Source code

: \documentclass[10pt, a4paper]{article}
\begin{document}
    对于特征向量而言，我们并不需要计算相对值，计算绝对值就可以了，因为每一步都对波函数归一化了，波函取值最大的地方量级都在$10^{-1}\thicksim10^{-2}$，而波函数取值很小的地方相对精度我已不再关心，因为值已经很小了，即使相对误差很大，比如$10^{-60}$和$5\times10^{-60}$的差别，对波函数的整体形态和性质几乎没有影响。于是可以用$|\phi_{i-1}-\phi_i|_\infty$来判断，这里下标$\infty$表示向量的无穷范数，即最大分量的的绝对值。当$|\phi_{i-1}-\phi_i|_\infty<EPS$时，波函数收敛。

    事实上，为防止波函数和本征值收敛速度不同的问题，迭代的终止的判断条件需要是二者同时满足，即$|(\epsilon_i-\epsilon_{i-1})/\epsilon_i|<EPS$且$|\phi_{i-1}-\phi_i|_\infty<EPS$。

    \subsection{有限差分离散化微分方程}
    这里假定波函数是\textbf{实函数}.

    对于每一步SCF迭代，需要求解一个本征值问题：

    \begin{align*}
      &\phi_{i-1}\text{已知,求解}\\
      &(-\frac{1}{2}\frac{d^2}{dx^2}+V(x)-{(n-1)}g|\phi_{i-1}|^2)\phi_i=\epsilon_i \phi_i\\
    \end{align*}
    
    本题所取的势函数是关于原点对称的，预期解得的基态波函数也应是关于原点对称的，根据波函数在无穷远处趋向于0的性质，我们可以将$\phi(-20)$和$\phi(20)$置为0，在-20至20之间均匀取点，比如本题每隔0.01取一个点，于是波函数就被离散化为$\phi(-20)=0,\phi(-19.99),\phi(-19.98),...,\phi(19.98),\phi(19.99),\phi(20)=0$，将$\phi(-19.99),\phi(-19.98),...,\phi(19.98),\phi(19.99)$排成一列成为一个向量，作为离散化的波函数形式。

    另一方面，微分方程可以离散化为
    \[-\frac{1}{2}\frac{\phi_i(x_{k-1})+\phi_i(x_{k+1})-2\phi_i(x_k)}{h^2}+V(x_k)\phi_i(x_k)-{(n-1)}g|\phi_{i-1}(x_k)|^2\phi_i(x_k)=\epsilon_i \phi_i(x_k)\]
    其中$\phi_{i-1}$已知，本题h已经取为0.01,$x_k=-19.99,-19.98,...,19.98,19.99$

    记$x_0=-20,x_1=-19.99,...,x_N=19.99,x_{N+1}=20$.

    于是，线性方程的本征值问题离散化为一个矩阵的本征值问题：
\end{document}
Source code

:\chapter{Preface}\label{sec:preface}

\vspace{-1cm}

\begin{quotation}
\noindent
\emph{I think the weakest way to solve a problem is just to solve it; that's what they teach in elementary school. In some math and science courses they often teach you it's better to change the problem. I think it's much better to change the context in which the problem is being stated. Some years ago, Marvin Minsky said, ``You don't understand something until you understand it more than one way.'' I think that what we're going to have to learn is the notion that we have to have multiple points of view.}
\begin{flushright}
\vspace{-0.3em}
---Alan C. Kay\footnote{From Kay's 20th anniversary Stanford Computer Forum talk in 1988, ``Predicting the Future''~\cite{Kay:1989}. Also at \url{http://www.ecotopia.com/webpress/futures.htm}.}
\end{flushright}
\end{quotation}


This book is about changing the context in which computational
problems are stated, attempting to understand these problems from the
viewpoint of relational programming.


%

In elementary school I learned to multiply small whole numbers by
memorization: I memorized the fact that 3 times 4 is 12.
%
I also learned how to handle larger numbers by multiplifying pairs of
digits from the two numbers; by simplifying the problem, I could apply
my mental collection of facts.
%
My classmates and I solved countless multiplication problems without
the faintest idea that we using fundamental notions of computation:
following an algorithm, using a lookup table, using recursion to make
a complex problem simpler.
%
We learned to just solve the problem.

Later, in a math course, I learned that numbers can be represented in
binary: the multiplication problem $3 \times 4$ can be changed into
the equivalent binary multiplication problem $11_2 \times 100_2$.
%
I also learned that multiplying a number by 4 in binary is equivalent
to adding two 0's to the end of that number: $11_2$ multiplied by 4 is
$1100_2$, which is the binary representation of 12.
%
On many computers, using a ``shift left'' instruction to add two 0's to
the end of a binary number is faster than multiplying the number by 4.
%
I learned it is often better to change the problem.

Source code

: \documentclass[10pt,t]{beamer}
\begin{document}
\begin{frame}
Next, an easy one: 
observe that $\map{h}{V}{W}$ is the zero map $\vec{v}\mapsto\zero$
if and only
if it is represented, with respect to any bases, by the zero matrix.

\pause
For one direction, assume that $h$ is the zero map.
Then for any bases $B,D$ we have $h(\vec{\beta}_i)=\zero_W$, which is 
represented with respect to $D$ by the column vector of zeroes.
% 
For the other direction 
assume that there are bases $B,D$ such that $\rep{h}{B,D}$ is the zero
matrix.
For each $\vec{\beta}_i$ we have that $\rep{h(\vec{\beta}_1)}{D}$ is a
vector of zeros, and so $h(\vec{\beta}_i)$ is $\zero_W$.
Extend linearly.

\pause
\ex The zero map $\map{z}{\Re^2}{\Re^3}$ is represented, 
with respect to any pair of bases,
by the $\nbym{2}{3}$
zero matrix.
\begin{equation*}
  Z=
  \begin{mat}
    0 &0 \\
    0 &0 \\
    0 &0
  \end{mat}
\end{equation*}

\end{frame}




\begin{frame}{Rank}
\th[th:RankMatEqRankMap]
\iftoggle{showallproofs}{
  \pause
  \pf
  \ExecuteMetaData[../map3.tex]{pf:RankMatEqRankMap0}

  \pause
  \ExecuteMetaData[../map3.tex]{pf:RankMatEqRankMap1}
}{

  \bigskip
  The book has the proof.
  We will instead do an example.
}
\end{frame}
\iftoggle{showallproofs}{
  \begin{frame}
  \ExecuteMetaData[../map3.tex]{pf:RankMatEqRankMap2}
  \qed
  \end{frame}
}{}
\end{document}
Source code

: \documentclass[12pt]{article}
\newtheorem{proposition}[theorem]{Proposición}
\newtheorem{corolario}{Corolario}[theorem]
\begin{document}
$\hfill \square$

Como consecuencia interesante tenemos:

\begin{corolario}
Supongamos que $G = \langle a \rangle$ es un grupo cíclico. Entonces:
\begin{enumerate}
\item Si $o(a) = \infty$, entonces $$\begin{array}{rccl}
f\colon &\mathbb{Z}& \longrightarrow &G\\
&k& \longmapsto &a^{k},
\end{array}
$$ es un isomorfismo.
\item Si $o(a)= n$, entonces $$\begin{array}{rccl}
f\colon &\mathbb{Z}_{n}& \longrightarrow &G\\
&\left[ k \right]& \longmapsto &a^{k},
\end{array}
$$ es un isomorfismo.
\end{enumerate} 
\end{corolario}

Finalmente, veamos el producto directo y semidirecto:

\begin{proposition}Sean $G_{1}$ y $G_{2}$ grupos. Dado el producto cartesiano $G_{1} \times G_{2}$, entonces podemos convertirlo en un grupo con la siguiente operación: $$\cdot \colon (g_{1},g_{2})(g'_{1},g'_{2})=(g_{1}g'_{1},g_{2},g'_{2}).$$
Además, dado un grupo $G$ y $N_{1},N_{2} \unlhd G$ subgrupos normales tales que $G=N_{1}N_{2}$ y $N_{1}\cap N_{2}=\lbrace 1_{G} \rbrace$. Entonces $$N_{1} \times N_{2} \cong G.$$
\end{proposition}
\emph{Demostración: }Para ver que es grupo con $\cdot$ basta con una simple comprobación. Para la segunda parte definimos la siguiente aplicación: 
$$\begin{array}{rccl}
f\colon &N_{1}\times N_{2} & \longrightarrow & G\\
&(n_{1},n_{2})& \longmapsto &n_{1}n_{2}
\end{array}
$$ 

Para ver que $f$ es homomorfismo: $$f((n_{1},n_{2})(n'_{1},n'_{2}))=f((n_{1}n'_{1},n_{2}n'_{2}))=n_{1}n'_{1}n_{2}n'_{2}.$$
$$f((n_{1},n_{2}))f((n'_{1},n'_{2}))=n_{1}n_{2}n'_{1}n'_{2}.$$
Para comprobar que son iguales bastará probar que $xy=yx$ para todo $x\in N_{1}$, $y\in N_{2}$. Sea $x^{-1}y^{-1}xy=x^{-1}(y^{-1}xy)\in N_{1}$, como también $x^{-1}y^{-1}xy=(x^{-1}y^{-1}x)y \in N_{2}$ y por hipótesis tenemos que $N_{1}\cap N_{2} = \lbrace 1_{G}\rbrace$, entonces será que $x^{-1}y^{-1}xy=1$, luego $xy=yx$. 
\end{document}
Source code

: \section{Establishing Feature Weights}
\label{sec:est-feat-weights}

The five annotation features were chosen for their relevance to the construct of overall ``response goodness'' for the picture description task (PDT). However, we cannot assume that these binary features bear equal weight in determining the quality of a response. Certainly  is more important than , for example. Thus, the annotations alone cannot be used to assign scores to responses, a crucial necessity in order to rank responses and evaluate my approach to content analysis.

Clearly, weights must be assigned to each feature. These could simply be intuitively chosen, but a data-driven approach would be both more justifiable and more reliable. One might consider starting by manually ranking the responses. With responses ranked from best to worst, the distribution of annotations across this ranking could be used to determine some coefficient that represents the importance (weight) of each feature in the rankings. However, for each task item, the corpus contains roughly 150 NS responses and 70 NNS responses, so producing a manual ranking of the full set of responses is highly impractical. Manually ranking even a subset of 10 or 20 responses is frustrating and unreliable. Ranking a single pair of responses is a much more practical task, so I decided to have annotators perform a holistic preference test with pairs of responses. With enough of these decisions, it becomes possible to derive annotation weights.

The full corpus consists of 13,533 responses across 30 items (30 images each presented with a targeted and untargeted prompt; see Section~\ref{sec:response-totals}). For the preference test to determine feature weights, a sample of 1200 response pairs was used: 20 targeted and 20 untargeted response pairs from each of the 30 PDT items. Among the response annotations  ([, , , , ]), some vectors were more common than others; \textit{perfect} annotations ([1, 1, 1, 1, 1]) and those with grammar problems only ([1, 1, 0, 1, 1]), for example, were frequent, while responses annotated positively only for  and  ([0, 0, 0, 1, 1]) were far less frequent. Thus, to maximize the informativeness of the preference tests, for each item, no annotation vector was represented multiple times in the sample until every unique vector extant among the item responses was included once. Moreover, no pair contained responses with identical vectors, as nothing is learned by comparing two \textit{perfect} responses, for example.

● **Work order**
Among the records above, only the lines between the line holding "We learned to just solve the problem." and the line holding "assume that there", inclusive, are to be output, exactly as written.

● **Solved problem**
We learned to just solve the problem.

Later, in a math course, I learned that numbers can be represented in
binary: the multiplication problem $3 \times 4$ can be changed into
the equivalent binary multiplication problem $11_2 \times 100_2$.
%
I also learned that multiplying a number by 4 in binary is equivalent
to adding two 0's to the end of that number: $11_2$ multiplied by 4 is
$1100_2$, which is the binary representation of 12.
%
On many computers, using a ``shift left'' instruction to add two 0's to
the end of a binary number is faster than multiplying the number by 4.
%
I learned it is often better to change the problem.

Source code

: \documentclass[10pt,t]{beamer}
\begin{document}
\begin{frame}
Next, an easy one: 
observe that $\map{h}{V}{W}$ is the zero map $\vec{v}\mapsto\zero$
if and only
if it is represented, with respect to any bases, by the zero matrix.

\pause
For one direction, assume that $h$ is the zero map.
Then for any bases $B,D$ we have $h(\vec{\beta}_i)=\zero_W$, which is 
represented with respect to $D$ by the column vector of zeroes.
% 
For the other direction 
assume that there are bases $B,D$ such that $\rep{h}{B,D}$ is the zero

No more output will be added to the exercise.